In the text on epilepsy in Leigh syndrome, what was the most common type of seizure among the patients with clinical seizures?

[[ Text section open ]]

Epilepsy in Leigh Syndrome With Mitochondrial DNA Mutations

Background: Leigh syndrome is a mitochondrial cytopathy that presents as a neurodegenerative disease with apparent manifestation in the central nervous system. The aim of the present study was to describe its dominant neurological clinical features and analyze data related to epilepsy in Leigh syndrome accompanied by a mitochondrial DNA mutation. Methods: Whole mitochondrial sequencing was performed on 125 patients clinically suspected of Leigh syndrome. Among them, 25 patients were identified to have mitochondrial DNA associated Leigh syndrome. Electroencephalography (EEG) findings, semiology, brain imaging findings, and biochemical results, were evaluated. We also compared brain magnetic resonance imaging findings and biochemical features in patients with Leigh syndrome based on the presence of epilepsy. Results: Clinical seizures were observed in 14 out of 25 enrolled patients (56%), with focal seizures being the most common type (6/14, 42.8%). All patients were found to have slow and disorganized background neural activity while eight exhibited epileptic discharges on EEG. Mutations at base pairs 10,191 and 8,993 were revealed in a relatively larger number of patients of Leigh syndrome with epilepsy. The presence of gastrointestinal symptoms was significantly more frequent in the epilepsy group (P = 0.042). Diffuse cerebral atrophy was significantly increased (P = 0.042) and cortex signal abnormalities were also increased (P = 0.033) in the epilepsy group. Conclusions: Patients with Leigh syndrome and mitochondrial DNA mutations had a high proportion of central nervous system comorbidities, though the prevalence of epilepsy in this population was not particularly high. Various types of seizure and EEG findings are common in those with Leigh syndrome. Future imaging studies involving more patients and proper mitochondrial DNA mutation analyses are needed to further evaluate the natural course of Leigh syndrome with epilepsy.

[[ Text section closed ]]
[[ Excerpted data open ]]

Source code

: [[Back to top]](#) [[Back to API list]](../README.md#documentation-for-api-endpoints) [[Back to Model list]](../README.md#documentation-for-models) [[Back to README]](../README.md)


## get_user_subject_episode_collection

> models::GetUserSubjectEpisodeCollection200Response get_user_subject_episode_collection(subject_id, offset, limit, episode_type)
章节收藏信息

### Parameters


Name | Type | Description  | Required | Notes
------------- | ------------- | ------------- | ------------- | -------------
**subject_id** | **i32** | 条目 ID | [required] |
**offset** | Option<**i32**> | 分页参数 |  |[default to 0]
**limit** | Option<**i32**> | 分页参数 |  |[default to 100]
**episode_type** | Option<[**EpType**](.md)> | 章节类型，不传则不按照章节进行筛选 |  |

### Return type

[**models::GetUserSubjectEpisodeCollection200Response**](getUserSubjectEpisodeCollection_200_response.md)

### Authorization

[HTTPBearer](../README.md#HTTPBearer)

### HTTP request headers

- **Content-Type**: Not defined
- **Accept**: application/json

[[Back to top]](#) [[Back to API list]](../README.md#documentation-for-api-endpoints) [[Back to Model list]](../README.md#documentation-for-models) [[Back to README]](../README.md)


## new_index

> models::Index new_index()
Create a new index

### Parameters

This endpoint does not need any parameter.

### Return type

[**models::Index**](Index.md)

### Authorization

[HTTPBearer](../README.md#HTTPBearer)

[[ Excerpted data closed ]]

• **Written solution**:
Focal seizures, seen in 6 of the 14 patients (42.8%).